Dalam pertemuan itu, kedua pihak menekankan pentingnya kolaborasi antarnegara dalam menjaga stabilitas, baik di kawasan Asia maupun global. Pemerintah RRT juga menyampaikan keinginan untuk memperluas kerja sama dengan negara mitra, termasuk Indonesia, guna menciptakan situasi keamanan yang lebih menguntungkan.
Sekretaris Kabinet, Teddy Indra Wijaya, menyampaikan bahwa pemerintah RRT menaruh perhatian besar terhadap upaya kolektif dalam menjaga stabilitas kawasan.
“Chen menyampaikan harapan RRT untuk bersama negara-negara sahabat membangun kerja sama guna memelihara dan meningkatkan stabilitas keamanan di Asia maupun dunia,” ujar Teddy dalam keterangan tertulis.
Menyanggapi hal tersebut, Presiden Prabowo menegaskan bahwa stabilitas kawasan merupakan faktor penting bagi Indonesia. Ia menilai keamanan yang terjaga akan berdampak langsung pada penghentian pertumbuhan ekonomi nasional.
“Presiden Prabowo kembali menegaskan pandangan Indonesia mengenai pentingnya stabilitas kawasan sebagai bagian dari upaya mendukung pertumbuhan ekonomi yang berkesinambungan,” kata Teddy.
Selain itu, Presiden juga menyambut baik peluang positif penguatan hubungan bilateral di bidang keamanan.

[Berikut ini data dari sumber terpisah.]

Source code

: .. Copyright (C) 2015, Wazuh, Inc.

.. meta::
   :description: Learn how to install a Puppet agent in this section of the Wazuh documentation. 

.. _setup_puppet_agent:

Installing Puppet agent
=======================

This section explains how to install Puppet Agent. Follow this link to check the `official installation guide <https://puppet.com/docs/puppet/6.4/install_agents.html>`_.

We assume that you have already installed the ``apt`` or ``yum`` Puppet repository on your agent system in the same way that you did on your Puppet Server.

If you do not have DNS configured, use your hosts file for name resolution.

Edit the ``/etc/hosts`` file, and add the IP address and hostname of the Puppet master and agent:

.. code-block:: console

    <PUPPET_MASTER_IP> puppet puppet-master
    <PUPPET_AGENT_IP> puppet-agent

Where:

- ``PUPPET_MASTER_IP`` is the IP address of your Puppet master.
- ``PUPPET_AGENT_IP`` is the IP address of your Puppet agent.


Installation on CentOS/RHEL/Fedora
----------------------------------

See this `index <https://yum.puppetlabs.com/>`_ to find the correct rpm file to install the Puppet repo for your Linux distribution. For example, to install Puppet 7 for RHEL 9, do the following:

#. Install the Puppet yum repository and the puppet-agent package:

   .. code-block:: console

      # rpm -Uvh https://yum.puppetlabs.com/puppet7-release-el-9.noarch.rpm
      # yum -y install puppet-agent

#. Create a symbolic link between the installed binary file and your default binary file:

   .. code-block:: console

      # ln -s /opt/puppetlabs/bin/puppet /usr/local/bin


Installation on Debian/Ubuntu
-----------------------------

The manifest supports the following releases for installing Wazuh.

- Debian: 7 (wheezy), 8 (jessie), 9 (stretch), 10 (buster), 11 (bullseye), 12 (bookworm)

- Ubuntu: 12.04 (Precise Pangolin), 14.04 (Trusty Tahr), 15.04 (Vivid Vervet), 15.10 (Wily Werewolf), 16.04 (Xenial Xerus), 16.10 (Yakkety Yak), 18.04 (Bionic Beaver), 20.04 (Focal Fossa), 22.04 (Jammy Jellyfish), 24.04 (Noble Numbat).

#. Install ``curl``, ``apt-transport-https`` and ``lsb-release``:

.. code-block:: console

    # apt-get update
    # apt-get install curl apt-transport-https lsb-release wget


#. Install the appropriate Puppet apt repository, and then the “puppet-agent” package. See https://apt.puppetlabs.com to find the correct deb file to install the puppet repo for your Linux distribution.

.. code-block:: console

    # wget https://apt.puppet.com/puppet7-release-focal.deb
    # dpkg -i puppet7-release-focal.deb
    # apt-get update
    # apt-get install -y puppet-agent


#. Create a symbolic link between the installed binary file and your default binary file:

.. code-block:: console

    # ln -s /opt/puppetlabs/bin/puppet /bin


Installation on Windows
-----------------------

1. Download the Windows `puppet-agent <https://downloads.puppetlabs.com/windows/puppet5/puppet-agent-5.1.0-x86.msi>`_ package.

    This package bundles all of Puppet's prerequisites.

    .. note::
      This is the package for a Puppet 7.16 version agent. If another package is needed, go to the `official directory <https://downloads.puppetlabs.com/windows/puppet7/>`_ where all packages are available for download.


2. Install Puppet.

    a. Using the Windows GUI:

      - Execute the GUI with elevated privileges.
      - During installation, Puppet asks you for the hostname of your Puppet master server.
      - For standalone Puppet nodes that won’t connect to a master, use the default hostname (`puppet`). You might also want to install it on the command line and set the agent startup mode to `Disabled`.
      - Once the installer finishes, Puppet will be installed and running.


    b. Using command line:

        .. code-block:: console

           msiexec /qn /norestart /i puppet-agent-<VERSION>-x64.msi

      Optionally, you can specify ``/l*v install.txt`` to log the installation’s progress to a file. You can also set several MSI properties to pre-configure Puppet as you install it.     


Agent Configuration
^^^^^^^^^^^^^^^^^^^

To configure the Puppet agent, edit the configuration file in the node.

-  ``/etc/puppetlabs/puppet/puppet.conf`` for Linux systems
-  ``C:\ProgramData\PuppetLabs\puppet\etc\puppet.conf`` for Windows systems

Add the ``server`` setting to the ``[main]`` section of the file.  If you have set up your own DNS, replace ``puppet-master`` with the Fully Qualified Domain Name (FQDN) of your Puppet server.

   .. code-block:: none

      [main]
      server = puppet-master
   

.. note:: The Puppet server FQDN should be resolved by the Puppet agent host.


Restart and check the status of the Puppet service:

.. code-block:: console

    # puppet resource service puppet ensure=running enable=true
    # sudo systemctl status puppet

Ia berharap kerja sama yang terjalin dapat memberikan manfaat yang seimbang bagi kedua negara.
Pemerintah menyebut salah satu langkah konkret yang akan didorong adalah peningkatan kemitraan strategis antara Kementerian Keamanan Negara (MSS) RRT dan Badan Intelijen Negara (BIN). Kolaborasi ini dinilai penting dalam menghadapi tantangan keamanan global yang semakin kompleks.
“Peningkatan hubungan baik serta kerja sama MSS dengan BIN di masa depan menjadi bagian dari kebijakan luar negeri pemerintahan Presiden Prabowo dalam memperkuat keamanan nasional Indonesia di tengah dinamika geopolitik global,” ujar Teddy.
Di tengah meningkatnya ancaman lintas batas seperti kejahatan siber, terorisme, hingga konflik geopolitik, kerja sama keamanan antarnegara dinilai semakin krusial. Kolaborasi intelijen serta pertukaran informasi menjadi langkah strategi untuk meminimalkan berbagai risiko tersebut.